Document text

- - -

What's It Like to be Google's Boss Techie?
We'd like to welcome Google Director of
Technology Craig Silverstein as our next Slashdot
interview victim... err... guest. You think you
run a big Linux server farm? Craig's is bigger.
Think your Web site gets a lot of traffic and
creates a lot of headaches? Just think what Craig
must face! Post whatever you'd like to ask Craig
below, one question per post. About 24 hours after
this runs we'll email Craig 10 of the
highest-moderated questions, and we'll post his
answers shortly after he gets them back to us.
Google always seem to be early-to-market with some really highly developed software solutions, and also always seems to have the backbone to support them.
I'm curious -- what drives the innovation? Is it the hardware team advancing architecture to permit the software team more room to play, or is it the software team saying, "Hey, look what we got!" and the hardware team dropping the iron to implement it?
I understand there must be some level of synergy, but is it completely seamless or is one side of the equation effectively driving the other?
Leem
Does google's policy of "ranking" the sites that have hits favor the "big guys" over more specific smaller traffic websites? That is, would a story on a site like CNN get a higher ranking in google on a keyword "Gulf War" than say a site (gulfwarveterans.com) that deals 100% with the Gulf War? Do you think you are leading to the commercialization of the web (i.e. the big power players) over smaller sites?
but I noticed a few months ago that Cisco now uses the Google engine to search the CCO. Congrats on that one. I've also noticed this new search box that Google is starting to produce. And it looks *very* cool. So my question is basically which is more important to your job the website or selling the service and the engine to people who need it?
Cypherpunks: Civil Liberty Through Complex Mathematics. Those who live by the sword die by the arrow.
I am wondering why they chose Linux. Specifically, I wonder how they made the choice between all major OS-es (Linux, *BSD, Solaris and possibly Windows), as well as the software they use to power the site.
The Internet is always described as a distributed system with no single point of failure. Google, however, has quickly become by far the most popular method of locating information. "Surfing" has been killed with modern search technology, it's so much easier to look through Google than the Web itself. If Google was down, I'm sure the Internet would be far less useful.
Do you think Google has become an Internet point of failure? With the competition for larger and larger indexes, is the Internet becoming centralized? Do you think this is a bad thing?
What are you doing to prevent the new generation of more sophisticated search engine spammers- spammers that use advanced software such as WebPosition Pro, spammers that feed fake pages to the Google crawler, spammers that make bogus link pages to their own sites? Doesn't this new level of sophistication on their part mean that in large part Google must emphasize human website reviewers, such as those provided by the Open Directory Project, to a greater degree?
As a new network configuration guy, I am often stumped by a problem. I usually turn to google first, and my supervisor second. What has been the biggest problem that you have dealt with that will stand out in your mind years from now? As the "Head Techie", where did you turn, and what was the eventual resolution?

- - -

Work task A
Update the Google interview thread from "Do you think Google" to "a greater degree?", changing "human website reviewers" to "human editors".
Work task B
Shorten the paragraph of the Google interview thread that begins "What are you doing to prevent the new generation" while keeping its main points.
Work task C
Proceed with the Google interview thread, adding new material after its final post.

Given records
- - -

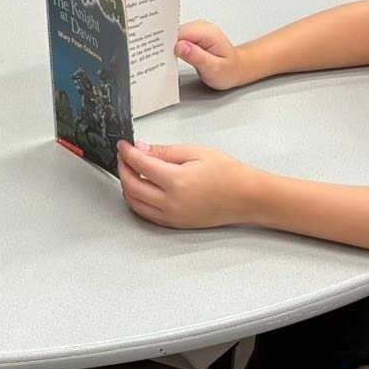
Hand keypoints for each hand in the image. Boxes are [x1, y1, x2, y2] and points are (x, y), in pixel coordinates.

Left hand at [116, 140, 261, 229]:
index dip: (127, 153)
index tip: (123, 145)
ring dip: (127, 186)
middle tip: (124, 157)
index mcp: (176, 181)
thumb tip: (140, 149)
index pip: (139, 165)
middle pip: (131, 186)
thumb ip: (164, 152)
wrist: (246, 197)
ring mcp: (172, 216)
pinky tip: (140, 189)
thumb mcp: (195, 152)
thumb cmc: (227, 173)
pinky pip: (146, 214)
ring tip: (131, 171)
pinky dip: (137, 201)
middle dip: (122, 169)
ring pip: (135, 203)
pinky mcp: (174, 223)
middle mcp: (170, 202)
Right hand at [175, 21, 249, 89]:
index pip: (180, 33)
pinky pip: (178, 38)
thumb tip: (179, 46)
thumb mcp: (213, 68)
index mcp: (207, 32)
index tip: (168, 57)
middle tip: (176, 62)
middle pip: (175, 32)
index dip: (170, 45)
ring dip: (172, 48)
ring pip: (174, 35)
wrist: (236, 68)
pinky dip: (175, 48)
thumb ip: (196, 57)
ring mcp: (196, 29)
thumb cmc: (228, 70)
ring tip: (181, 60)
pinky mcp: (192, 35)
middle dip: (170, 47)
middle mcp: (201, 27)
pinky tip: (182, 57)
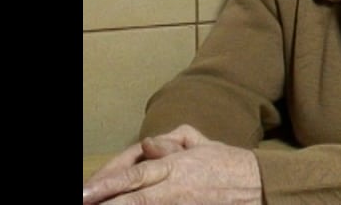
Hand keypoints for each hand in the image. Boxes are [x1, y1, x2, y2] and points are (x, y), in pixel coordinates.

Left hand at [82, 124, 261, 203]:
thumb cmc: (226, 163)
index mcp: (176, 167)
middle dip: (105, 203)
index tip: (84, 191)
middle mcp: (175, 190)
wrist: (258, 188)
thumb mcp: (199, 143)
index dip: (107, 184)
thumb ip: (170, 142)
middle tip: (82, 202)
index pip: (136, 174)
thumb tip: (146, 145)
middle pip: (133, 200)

- - -

Written response A
Do you think Google has become an Internet point of failure? With the competition for larger and larger indexes, is the Internet becoming centralized? Do you think this is a bad thing?
What are you doing to prevent the new generation of more sophisticated search engine spammers- spammers that use advanced software such as WebPosition Pro, spammers that feed fake pages to the Google crawler, spammers that make bogus link pages to their own sites? Doesn't this new level of sophistication on their part mean that in large part Google must emphasize human editors, such as those provided by the Open Directory Project, to a greater degree?

Written response B
How is Google countering more sophisticated search engine spammers who use tools such as WebPosition Pro, feed fake pages to the Google crawler, and build bogus link pages to their own sites? Does this force Google to rely more on human website reviewers, such as those from the Open Directory Project?

Written response C
I'd rather you do it wrong, than for me to have to do it at all.
I understand that Google was using large numbers of IDE drives in lieu of more expensive but individually faster SCSI devices. What prompted the decision, and how have the concerns of reliability and performance been mitigated. What special technology, if any, was used to implement such a system
...as to what exactly Google does with the concepts it receives through the various Google-tech contests held. Have these ideas been made good use of? Do we see any of this in the Google we use every day? What about the ones that didn't win, do we see any of them?
Is there anything new that Google is working on that is not currently displayed in your labs section? If so could you explain it to us?
If you could sum it up in a nutshell, maybe you should be writing O'Reily books. --- Domasi 2001
as Google got more popular and eventually reached the status it holds today, did you feel any pressure (either internally or from outside the organization) to switch from a Linux based cluster to a proprietary solution (Windows comes to mind, but there are others). Where you (or others at Google) affected by any of the FUD that is put out, and did it affect your perception of Linux as a viable solution?
Does Google use any natural language processing (when dealing with web pages, queries, etc.)? Are you planning on doing more with NLP in the future?
She sat at the window watching the evening invade the avenue.
How have these affected you and your job, and what are you feelings on this subject?
Xaotik Designs
Why in this day and age does google continue to penalize sites that are virtual hosted? With ip addresses becoming harder to get/justify every day why does google discount the relevance of links that don't come from a unique ip address. Please don't just deny it, I think the Internet community deserves an explanation.
Google recently ran it's "first annual programming contest," with a winner receiving $10,000. Many slashdotters suspect this was simply a way to recruit new talent. So, was finding new people one of the initial goals for this project, and have you hired any new programmers as a direct result of it? What were the other goals (PR, generation of new ideas, etc) where there?
Engineers arn't boring people, we just get excited about boring things.
It's well known that you use Linux in your mega clusters. I was wondering if you have ever been approached by Microsoft, Sun, or HP in an effort to switch to their proprietary OSes.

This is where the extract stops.